Swathed and folded in dirty cotton cloth, behold in the cultivator of the soil the original of the Egyptian mummy. Greasy and offensive in person and in habits, he moves cringingly to pay his tax to the governor of the fair, who sits in conscious dignity upon a stone; and prostrating himself with shoulders bared among the mud, the serf hands forth the measure of grain from the leathern scrip, or scoops out the prescribed meed of butter from the jar—the vassal token of permission enjoyed to earn his bread by the unceasing hand of labour. No spark of intelligence illumines his dull features; not a trace of independence can be discovered in his slouching gait; and the cumbrous robe with which he is invested would indeed seem far better adapted for the quiet resting-place in the tomb, than for the bustling avocations of stirring life.

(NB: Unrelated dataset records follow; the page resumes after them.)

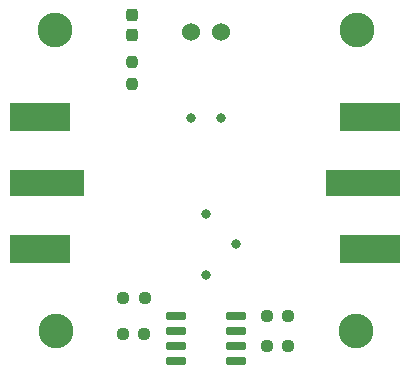
<source format=gbr>
%TF.GenerationSoftware,KiCad,Pcbnew,7.0.7*%
%TF.CreationDate,2023-11-07T19:32:12-06:00*%
%TF.ProjectId,TIAs,54494173-2e6b-4696-9361-645f70636258,rev?*%
%TF.SameCoordinates,Original*%
%TF.FileFunction,Soldermask,Top*%
%TF.FilePolarity,Negative*%
%FSLAX46Y46*%
G04 Gerber Fmt 4.6, Leading zero omitted, Abs format (unit mm)*
G04 Created by KiCad (PCBNEW 7.0.7) date 2023-11-07 19:32:12*
%MOMM*%
%LPD*%
G01*
G04 APERTURE LIST*
G04 Aperture macros list*
%AMRoundRect*
0 Rectangle with rounded corners*
0 $1 Rounding radius*
0 $2 $3 $4 $5 $6 $7 $8 $9 X,Y pos of 4 corners*
0 Add a 4 corners polygon primitive as box body*
4,1,4,$2,$3,$4,$5,$6,$7,$8,$9,$2,$3,0*
0 Add four circle primitives for the rounded corners*
1,1,$1+$1,$2,$3*
1,1,$1+$1,$4,$5*
1,1,$1+$1,$6,$7*
1,1,$1+$1,$8,$9*
0 Add four rect primitives between the rounded corners*
20,1,$1+$1,$2,$3,$4,$5,0*
20,1,$1+$1,$4,$5,$6,$7,0*
20,1,$1+$1,$6,$7,$8,$9,0*
20,1,$1+$1,$8,$9,$2,$3,0*%
G04 Aperture macros list end*
%ADD10RoundRect,0.150000X-0.725000X-0.150000X0.725000X-0.150000X0.725000X0.150000X-0.725000X0.150000X0*%
%ADD11RoundRect,0.237500X0.250000X0.237500X-0.250000X0.237500X-0.250000X-0.237500X0.250000X-0.237500X0*%
%ADD12RoundRect,0.237500X-0.237500X0.287500X-0.237500X-0.287500X0.237500X-0.287500X0.237500X0.287500X0*%
%ADD13RoundRect,0.237500X-0.250000X-0.237500X0.250000X-0.237500X0.250000X0.237500X-0.250000X0.237500X0*%
%ADD14C,2.946400*%
%ADD15C,1.524000*%
%ADD16R,6.350000X2.286000*%
%ADD17R,5.080000X2.413000*%
%ADD18RoundRect,0.237500X0.237500X-0.250000X0.237500X0.250000X-0.237500X0.250000X-0.237500X-0.250000X0*%
%ADD19C,0.800000*%
G04 APERTURE END LIST*
D10*
%TO.C,U1*%
X88255400Y-90601800D03*
X88255400Y-91871800D03*
X88255400Y-93141800D03*
X88255400Y-94411800D03*
X93405400Y-94411800D03*
X93405400Y-93141800D03*
X93405400Y-91871800D03*
X93405400Y-90601800D03*
%TD*%
D11*
%TO.C,R1*%
X85596100Y-92202000D03*
X83771100Y-92202000D03*
%TD*%
D12*
%TO.C,D3*%
X84582000Y-65114200D03*
X84582000Y-66864200D03*
%TD*%
D13*
%TO.C,R2*%
X83821900Y-89103200D03*
X85646900Y-89103200D03*
%TD*%
D14*
%TO.C,H3*%
X103505000Y-91948000D03*
%TD*%
D15*
%TO.C,Conn1*%
X89573100Y-66624200D03*
X92113100Y-66624200D03*
%TD*%
D16*
%TO.C,Conn3*%
X104114600Y-79400400D03*
D17*
X104749600Y-84988400D03*
X104749600Y-73812400D03*
%TD*%
D14*
%TO.C,H4*%
X78105000Y-91948000D03*
%TD*%
%TO.C,H2*%
X78022580Y-66465580D03*
%TD*%
D11*
%TO.C,R5*%
X97799500Y-90627200D03*
X95974500Y-90627200D03*
%TD*%
D13*
%TO.C,R3*%
X95963100Y-93167200D03*
X97788100Y-93167200D03*
%TD*%
D16*
%TO.C,Conn2*%
X77393800Y-79349600D03*
D17*
X76758800Y-73761600D03*
X76758800Y-84937600D03*
%TD*%
D18*
%TO.C,R4*%
X84582000Y-70965700D03*
X84582000Y-69140700D03*
%TD*%
D14*
%TO.C,H1*%
X103587420Y-66465580D03*
%TD*%
D19*
%TO.C,D2*%
X89535000Y-73914000D03*
X92075000Y-73914000D03*
%TD*%
%TO.C,D1*%
X90805000Y-87132000D03*
X93355000Y-84582000D03*
X90805000Y-82032000D03*
%TD*%
M02*

</source>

Here swaggers a valiant gun-man of the king’s matchlock guard. The jealousy of the monarch forbids the removal of the primitive weapon from the royal presence, but the white herkoom feather floats in all the pride of blood over clotted tufts moist with the beloved grease; and the dark scowl and the lowering brow betoken the reckless cruelty which stains the character of the band. But the man is a poor slave, and his degraded state has entirely destroyed the few traits of humanity which might have smiled upon his nativity.
The surly Adaïel brushes past in insolent indifference to examine the female slaves in the wicker hut of the rover from the south. His murderous creese ensures from the bystanders a high respect, which frequent disasters in the low country has riveted on the heart of the Amhára; and men turn in wonder to gaze upon the mortal who entertaineth not a slavish adoration for the great monarch of Shoa.